Fresh off its March initial public offering, Snap Inc. is showing more signs that it is growing up and settling down.
The company recently said it planned to focus future growth efforts outside Venice, the neighborhood where Snap occupies 300,000 square feet in a patchwork of small office buildings, many within walking distance of the beach.
The next target appears to be Santa Monica. The company in recent months signed leases for 80,000 square feet at the Santa Monica Airport and 30,000 square feet at the Santa Monica Business Park.
Snap gave a rare glimpse into its real estate strategy in late April, after questions arose about the ownership of a building it partially leases that the iconic Venice Beach Freakshow was forced to vacate.
The former home of the Freakshow, which left the site on April 30, is owned by a limited liability company called Snapshot Partners. A Snap spokesman said the company did not “own or operate” the building, at 909 Ocean Front Walk. He confirmed that Snap occupies part of the third floor through a sublease with architecture firm Jerde Partnership, which is the largest tenant in the building. Jerde said it plans to relocate when the company’s lease ends in a year.
While Snap’s presence often has been blamed for softening Venice’s edgy vibe – and pricing longtime tenants out of the market – it might simply be the most visible sign of tech companies’ growing appetite for hip office space.
Jim Abbott Jr., a director at Realty Advisory Group Inc., said Venice holds a strong allure for office investors, given the scarcity of properties along the coast in Los Angeles. That was likely the case for Snap’s Ocean Front Walk location along the famed boardwalk.
“Someone saw the potential to get a trophy asset with history on Ocean Front Walk,” he said. “Those kinds of opportunities only come around so often.”
If Snap eventually pulls away from Venice, Abbott predicted that other startups will quickly take its place.
“Who doesn’t want to be in the coolest, hippest place in L.A., with an ocean view?” he said. “It inspires creativity in the tech world, and that’s what they’re looking for.”
The Ocean Front Walk building’s potential to add to Snap’s office space was what raised concerns for Freakshow founder Todd Ray when he learned his lease would terminate on April 30.
Ray said he was told his landlord wasn’t connected to Snap, but still felt that the app developer and its employees were twisting Venice’s funky counterculture into a corporate vibe.
“I’m standing there with a two-headed turtle in a container getting sunlight, and they’ll be walking right in front of me, and I’ll say, Look, do you see the two-headed turtle? It’s alive! They won’t even lower their eyes and look into the container to see the two-headed turtle,” Ray said. “Have you Googled so much that you think you’ve seen it all?”

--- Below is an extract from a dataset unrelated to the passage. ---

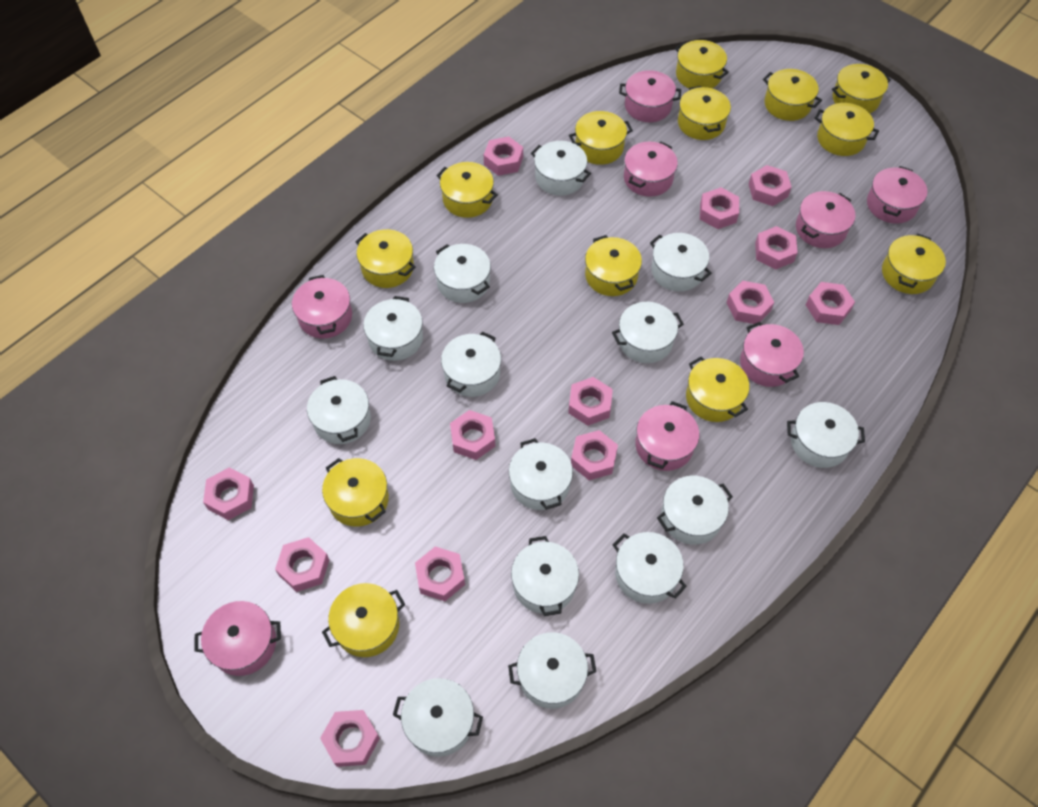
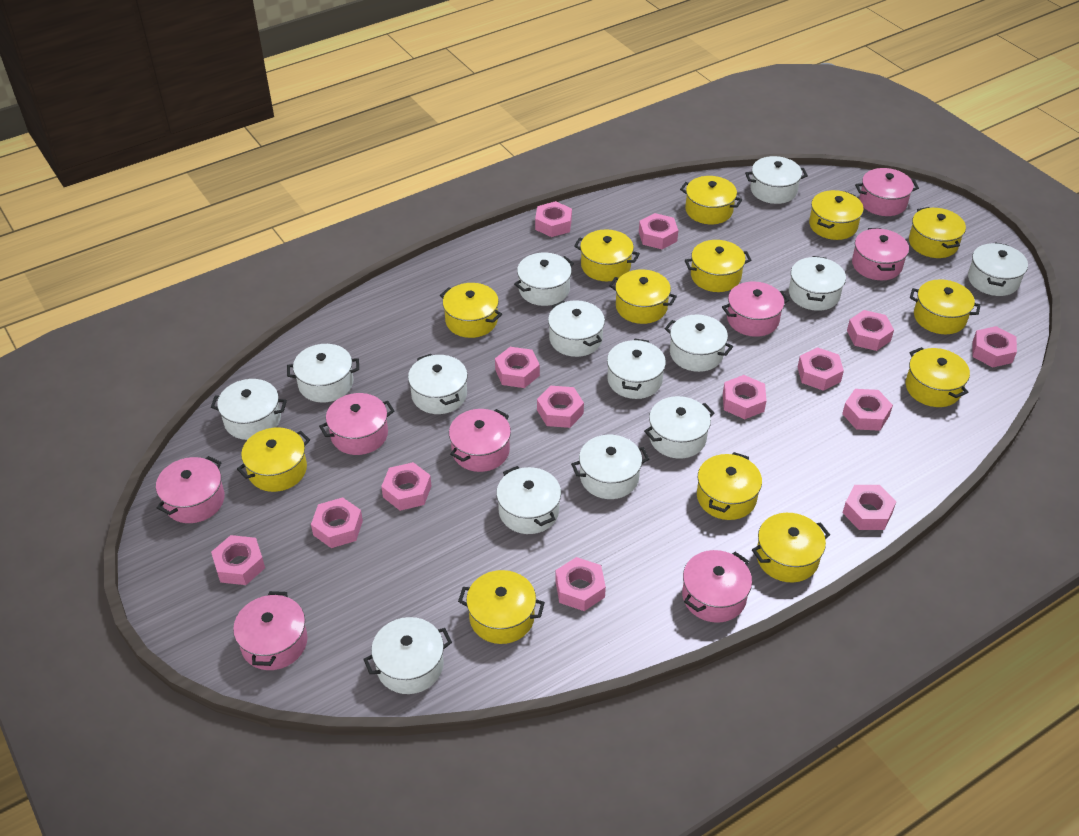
pink nut: 13 -> 14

The Freakshow made its home at 909 Ocean Front Walk for 11 years, putting on shows starring “The Bearded Lady, “The Smallest Man in America,” and “Wolf Boy.” Ray said he has not yet found a new site.
The building changed hands in the past year through a string of transactions.

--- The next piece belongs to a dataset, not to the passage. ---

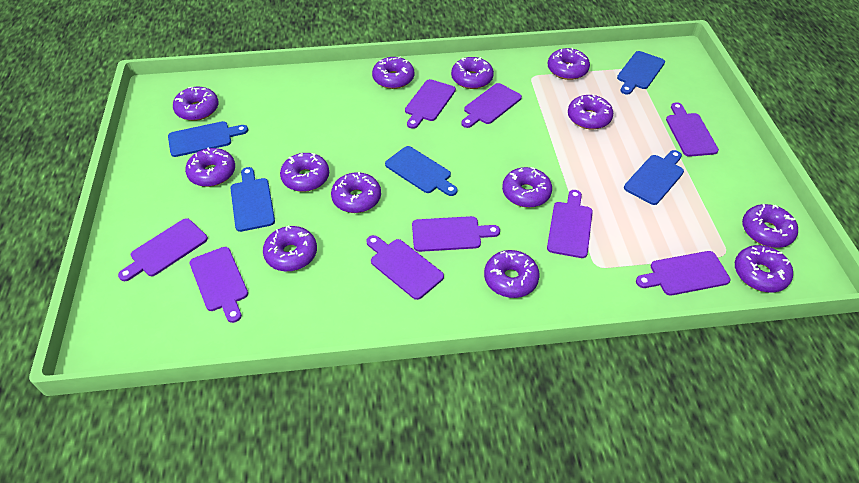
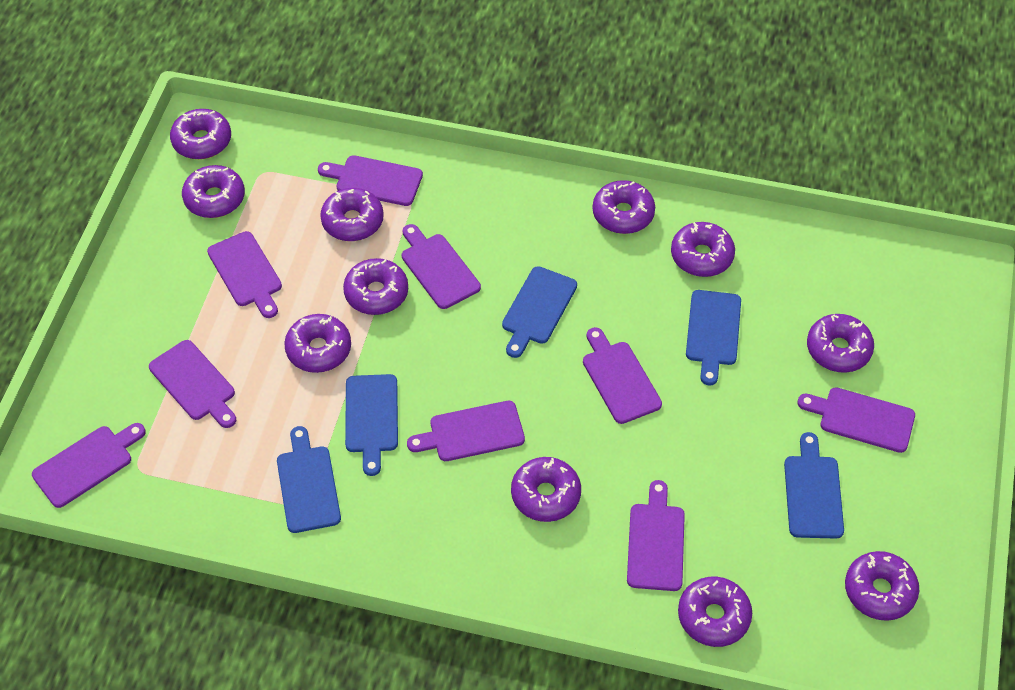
purple donut: 13 -> 11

Snapshot Partners is registered to Michael Schlesinger, principal of Cambra Realty in Beverly Hills. It assumed a leasehold interest in the building in March of last year, according to public records. Several sources familiar with the property put the deal’s value at $32 million.
In January, the underlying land – long held by family trusts – sold for $8 million to a separate entity controlled by Schlesinger, called Hancock Orange, according to the grant deed.
Schlesinger did not respond to requests for comment.